Her research focuses on technology, music, film, business, and Africana studies. Prior
to becoming a law professor, she practiced law for nearly a decade, working in legal
and business positions in the entrepreneurial and technology startup arena, including
law firms and companies in Silicon Valley, New York, and Boston. Before becoming a
lawyer, she was a Visiting Lecturer at the Center for Afroamerican and African Studies
(CAAS) at the University of Michigan and served as a Foreign Service Officer in the
U.S. Department of State in Washington, D.C. and Montevideo, Uruguay.

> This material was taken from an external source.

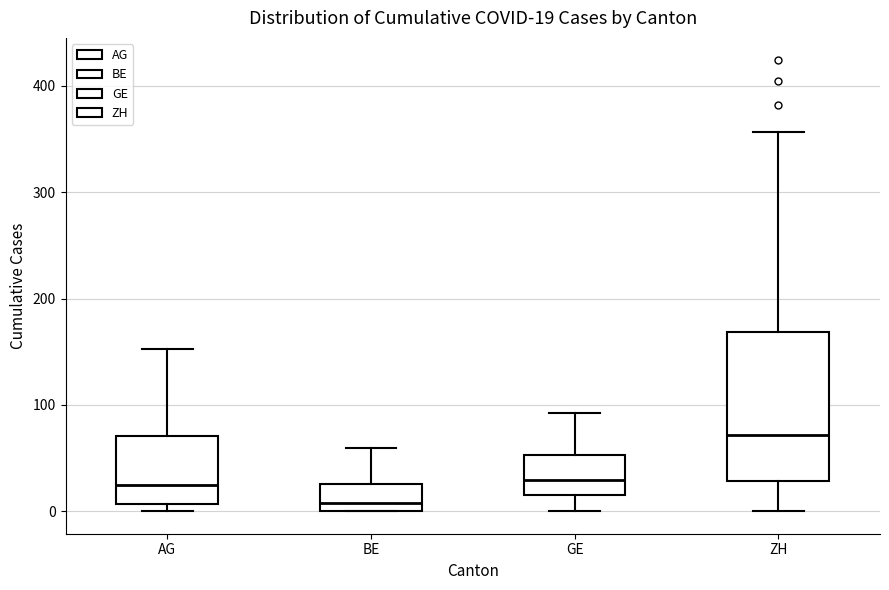

Comparing the boxes themselves (not the whiskers), which one is the tallest?

ZH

She has served
as Vice Chair of the Nigeria Copyright Expert Working Group, worked on projects relating
to education and scientific and technological capacity in Africa, and served as a
lead consultant for a project examining the feasibility of establishing a venture
capital fund in the Eastern Caribbean. In 2019, she was a Fellow at the Käte Hamburger
Center for Advanced Study in the Humanities at Universität Bonn for a research project
entitled Disruptive Technologies, Digital Colonialism, and the Construction of Commercial
Law in Africa. In 2015, she received a German Academic Exchange Service (DAAD) Faculty
Visit Research Grant at Humboldt-Universität zu Berlin for a research project entitled
Cultural, Legal, and Business Considerations in the Diffusion of Jazz in Germany,
a project that is connected to her forthcoming book Creating Global Markets for Black Culture: Curation, Music, and Law.